To have interactive prompt in your ssh shell, you need to have allocated PTY also on the server side. It is done automatically when you call ssh host
.
When you allocate this PTY on server, then your local terminal and the remote one are exchanging some additional messages (Terminal control characters), which give the remote shell information about the size of your local terminal, the remote can update title of your window and so on. This is something you really don't want when you want to transfer files or just pass the output "as it is". It would modify that and you would get generally something else. Again, this is done automatically in case you use scp
or just noninteractive script as ssh host my_script
.
So far good. You don't need the switches. But things might not be always so simple.
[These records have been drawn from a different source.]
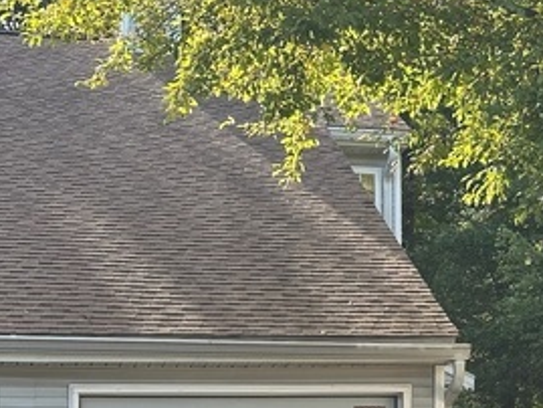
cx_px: 639
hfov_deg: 15.9
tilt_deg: +7.1
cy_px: 323
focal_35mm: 119
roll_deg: +0.6
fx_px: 1868
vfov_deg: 12.4
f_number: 1.78
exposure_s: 1/406
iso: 64
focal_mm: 6.86
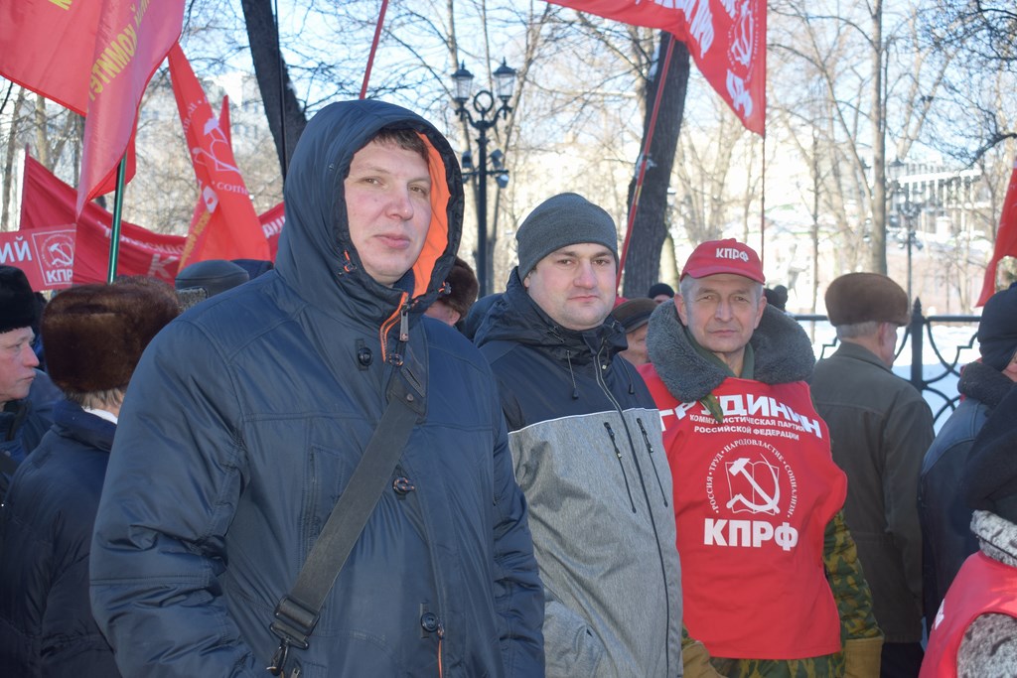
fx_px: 1441
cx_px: 508
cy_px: 339
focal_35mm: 51
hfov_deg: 38.9
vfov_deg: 26.5
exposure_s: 1/125
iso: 160
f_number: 5.6
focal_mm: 34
You might want to invoke some interactive shell as a command, for example ssh host /bin/zsh
. This would work, but it will not be interactive. In this case, you need to use the -t
switch to make it working properly: ssh -t host /bin/zsh
.
The same thing can go other way round. You might have server set up, that it will give you some output regardless the command you ask for. In that case, you really don't want to mess it up with any terminal control characters and then you might want to use ssh -T host
to avoid this clutch.
You can consider the -T
also as the way to safe resources on server and as some "second line of defense". You can disable the TTY allocation in the server configuration, but what if ...
The most common use case for the -T
switch is
ssh -T git@github.com
to verify that you have set up your ssh keys properly to authenticate to github.